Chowan commissioners agreed last month to extend Apex Clean Energy’s conditional use permit for Timbermill Wind to March 31, 2023. The company’s current use permit was originally set to expire on May 15, 2021.
The vote to grant the extension was 5-1, with Commissioner Larry McLaughlin casting the lone “no” vote.
Apex was granted its first conditional use permit for the project in November 2016, before North Carolina lawmakers passed an 18-month moratorium on wind turbine projects in the state in July 2017.
Since then, the permit has remained valid due to a state law extending conditional use permits during the ongoing COVID-19 pandemic. Gov. Roy Cooper’s Executive Order 116 – which declared a state of emergency due to COVID – is allowing permits to run indefinitely until 150 days after the order is rescinded.
Don Giecek of Apex Clean Energy gave Chowan commissioners an update on the Timbermill project last month, telling them the company hopes to have shovels in the ground by the first quarter of 2023. Giecek based that prediction on the fact Apex was awarded final approvals and permits for the wind project over the third and fourth quarters of 2022.
Apex officials hope to have the Timbermill Wind project online by the fourth quarter of 2023, he said.
McLaughlin asked Giecek why it’s taken Apex so long to get the project started.
Giecek said both COVID restrictions and the former wind moratorium had created hindrances, but the number of permits, approvals and studies Apex has to seek across multiple levels of government has also played a role.
Board of Commissioners Chairman Bob Kirby noted Apex was asking for an additional 40 percent of time on its current permit to get the rest of the project complete.
“An additional 40 percent of time? That’s a big miss,” Kirby said. “Do you think you had a big miss or is it just that hard working in the state of North Carolina?”
Giecek replied, “I think it’s the nature of the business and its inherent complexity as well as working with the state and federal government.”

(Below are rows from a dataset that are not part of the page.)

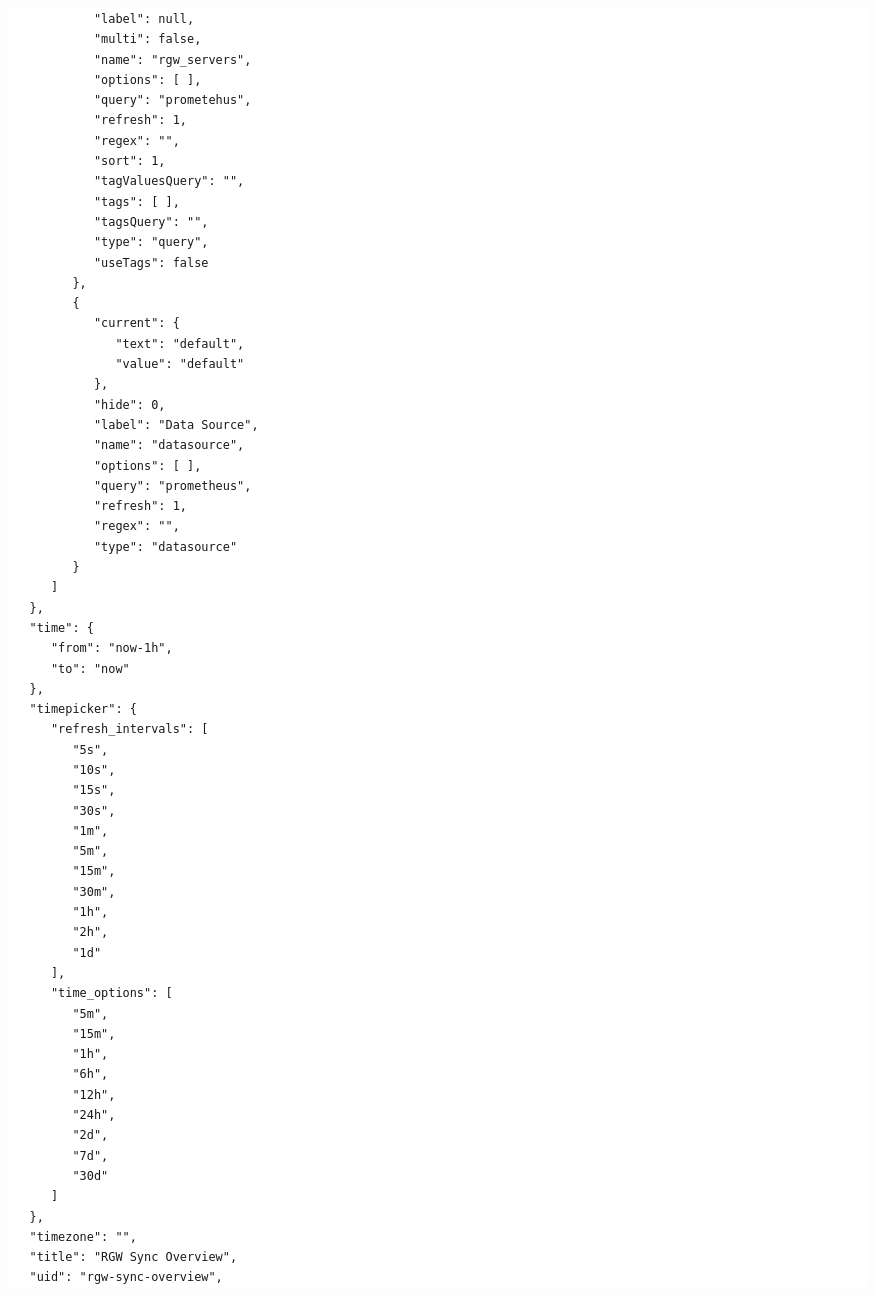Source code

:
 ```
            "label": null,
            "multi": false,
            "name": "rgw_servers",
            "options": [ ],
            "query": "prometehus",
            "refresh": 1,
            "regex": "",
            "sort": 1,
            "tagValuesQuery": "",
            "tags": [ ],
            "tagsQuery": "",
            "type": "query",
            "useTags": false
         },
         {
            "current": {
               "text": "default",
               "value": "default"
            },
            "hide": 0,
            "label": "Data Source",
            "name": "datasource",
            "options": [ ],
            "query": "prometheus",
            "refresh": 1,
            "regex": "",
            "type": "datasource"
         }
      ]
   },
   "time": {
      "from": "now-1h",
      "to": "now"
   },
   "timepicker": {
      "refresh_intervals": [
         "5s",
         "10s",
         "15s",
         "30s",
         "1m",
         "5m",
         "15m",
         "30m",
         "1h",
         "2h",
         "1d"
      ],
      "time_options": [
         "5m",
         "15m",
         "1h",
         "6h",
         "12h",
         "24h",
         "2d",
         "7d",
         "30d"
      ]
   },
   "timezone": "",
   "title": "RGW Sync Overview",
   "uid": "rgw-sync-overview",
```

“Don’t come back on March 31, 2023, and ask for more time,” Kirby responded. “Get it done, for the community’s sake.”
Commissioner Ellis Lawrence made a motion to grant Apex’s request for the extension.
McLaughlin said he saw no use in granting the extension, particularly since Cooper’s state of emergency is still in place.
“I don’t see the point in extending it,” he said before voting against the extension.
The board was not required to hold a public hearing on Apex’s request.